▶ _EXERCISE_: Word for word, the records below are to be set down again.

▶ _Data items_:
Start of Block

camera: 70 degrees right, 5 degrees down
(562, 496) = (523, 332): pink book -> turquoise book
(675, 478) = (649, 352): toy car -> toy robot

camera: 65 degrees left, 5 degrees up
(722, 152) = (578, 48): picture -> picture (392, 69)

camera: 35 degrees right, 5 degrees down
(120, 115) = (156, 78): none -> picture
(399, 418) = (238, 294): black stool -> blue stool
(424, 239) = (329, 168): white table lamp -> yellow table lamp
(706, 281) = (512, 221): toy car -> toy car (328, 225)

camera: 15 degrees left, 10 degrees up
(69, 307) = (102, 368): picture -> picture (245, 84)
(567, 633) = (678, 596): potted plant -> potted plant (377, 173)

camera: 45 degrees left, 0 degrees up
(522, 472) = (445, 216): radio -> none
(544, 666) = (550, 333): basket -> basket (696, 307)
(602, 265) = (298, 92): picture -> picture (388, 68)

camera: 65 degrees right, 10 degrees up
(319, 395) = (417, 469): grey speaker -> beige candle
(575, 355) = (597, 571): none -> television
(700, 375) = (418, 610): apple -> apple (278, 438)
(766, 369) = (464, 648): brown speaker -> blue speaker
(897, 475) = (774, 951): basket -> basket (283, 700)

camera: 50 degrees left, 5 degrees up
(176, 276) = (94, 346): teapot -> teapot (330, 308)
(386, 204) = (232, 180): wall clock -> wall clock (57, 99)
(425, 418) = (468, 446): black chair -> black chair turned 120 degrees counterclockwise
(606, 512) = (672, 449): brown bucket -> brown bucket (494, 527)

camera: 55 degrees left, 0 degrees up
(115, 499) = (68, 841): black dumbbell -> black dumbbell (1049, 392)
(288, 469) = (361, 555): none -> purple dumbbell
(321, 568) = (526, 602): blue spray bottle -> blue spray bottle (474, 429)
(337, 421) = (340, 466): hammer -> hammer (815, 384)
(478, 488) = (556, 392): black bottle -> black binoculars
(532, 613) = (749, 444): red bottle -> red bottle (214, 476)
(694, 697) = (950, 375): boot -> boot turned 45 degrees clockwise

End of Block

▶ _YOUR SOLUTION_:
camera: 70 degrees right, 5 degrees down
(562, 496) = (523, 332): pink book -> turquoise book
(675, 478) = (649, 352): toy car -> toy robot

camera: 65 degrees left, 5 degrees up
(722, 152) = (578, 48): picture -> picture (392, 69)

camera: 35 degrees right, 5 degrees down
(120, 115) = (156, 78): none -> picture
(399, 418) = (238, 294): black stool -> blue stool
(424, 239) = (329, 168): white table lamp -> yellow table lamp
(706, 281) = (512, 221): toy car -> toy car (328, 225)

camera: 15 degrees left, 10 degrees up
(69, 307) = (102, 368): picture -> picture (245, 84)
(567, 633) = (678, 596): potted plant -> potted plant (377, 173)

camera: 45 degrees left, 0 degrees up
(522, 472) = (445, 216): radio -> none
(544, 666) = (550, 333): basket -> basket (696, 307)
(602, 265) = (298, 92): picture -> picture (388, 68)

camera: 65 degrees right, 10 degrees up
(319, 395) = (417, 469): grey speaker -> beige candle
(575, 355) = (597, 571): none -> television
(700, 375) = (418, 610): apple -> apple (278, 438)
(766, 369) = (464, 648): brown speaker -> blue speaker
(897, 475) = (774, 951): basket -> basket (283, 700)

camera: 50 degrees left, 5 degrees up
(176, 276) = (94, 346): teapot -> teapot (330, 308)
(386, 204) = (232, 180): wall clock -> wall clock (57, 99)
(425, 418) = (468, 446): black chair -> black chair turned 120 degrees counterclockwise
(606, 512) = (672, 449): brown bucket -> brown bucket (494, 527)

camera: 55 degrees left, 0 degrees up
(115, 499) = (68, 841): black dumbbell -> black dumbbell (1049, 392)
(288, 469) = (361, 555): none -> purple dumbbell
(321, 568) = (526, 602): blue spray bottle -> blue spray bottle (474, 429)
(337, 421) = (340, 466): hammer -> hammer (815, 384)
(478, 488) = (556, 392): black bottle -> black binoculars
(532, 613) = (749, 444): red bottle -> red bottle (214, 476)
(694, 697) = (950, 375): boot -> boot turned 45 degrees clockwise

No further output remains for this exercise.